# Action item
Please copy word for word the lines of the listing below, starting at the line that contains "Hexagon Composites ser betring i marknad og" and ending at the line that contains "Google Play", with both of those lines included.

Segment Start: Records to use

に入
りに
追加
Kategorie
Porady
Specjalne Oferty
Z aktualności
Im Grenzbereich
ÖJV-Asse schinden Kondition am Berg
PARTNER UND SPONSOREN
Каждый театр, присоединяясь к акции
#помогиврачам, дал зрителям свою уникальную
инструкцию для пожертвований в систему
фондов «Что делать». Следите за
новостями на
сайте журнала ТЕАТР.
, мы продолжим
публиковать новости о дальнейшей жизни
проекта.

Segment End: Records to use
Segment Start: Records to use

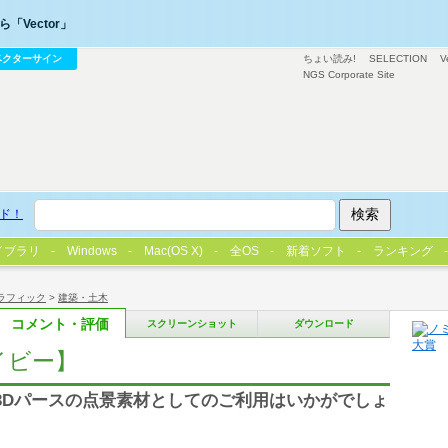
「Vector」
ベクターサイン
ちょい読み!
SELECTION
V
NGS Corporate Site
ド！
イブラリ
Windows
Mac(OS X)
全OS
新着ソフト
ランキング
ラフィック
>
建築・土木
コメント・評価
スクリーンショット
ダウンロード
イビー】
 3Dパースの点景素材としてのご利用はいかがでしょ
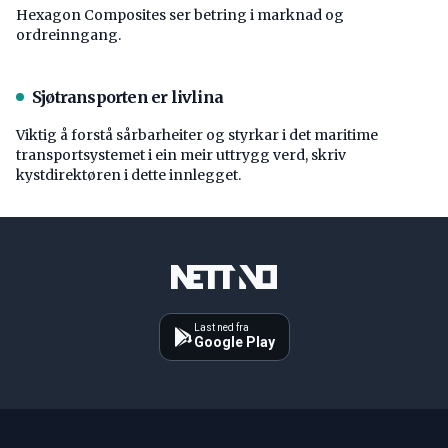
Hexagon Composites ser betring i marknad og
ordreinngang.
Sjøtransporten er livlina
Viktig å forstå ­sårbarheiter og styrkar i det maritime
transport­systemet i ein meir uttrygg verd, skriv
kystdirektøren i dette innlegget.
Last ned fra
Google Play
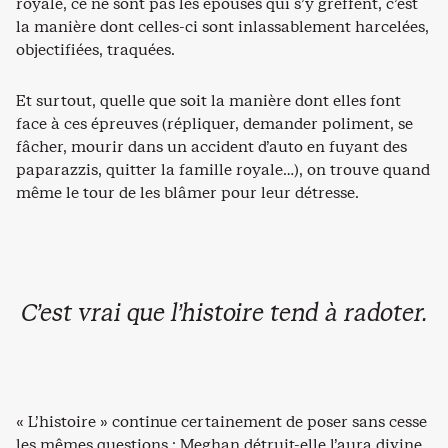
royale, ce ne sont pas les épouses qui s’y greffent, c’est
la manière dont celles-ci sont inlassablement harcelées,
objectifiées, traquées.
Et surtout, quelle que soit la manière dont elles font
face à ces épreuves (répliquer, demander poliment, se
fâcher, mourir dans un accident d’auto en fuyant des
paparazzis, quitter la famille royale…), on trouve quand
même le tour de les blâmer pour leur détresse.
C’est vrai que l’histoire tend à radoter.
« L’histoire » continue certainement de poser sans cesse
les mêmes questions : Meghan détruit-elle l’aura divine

Segment End: Records to use

# Exercise solution
Hexagon Composites ser betring i marknad og
ordreinngang.
Sjøtransporten er livlina
Viktig å forstå ­sårbarheiter og styrkar i det maritime
transport­systemet i ein meir uttrygg verd, skriv
kystdirektøren i dette innlegget.
Last ned fra
Google Play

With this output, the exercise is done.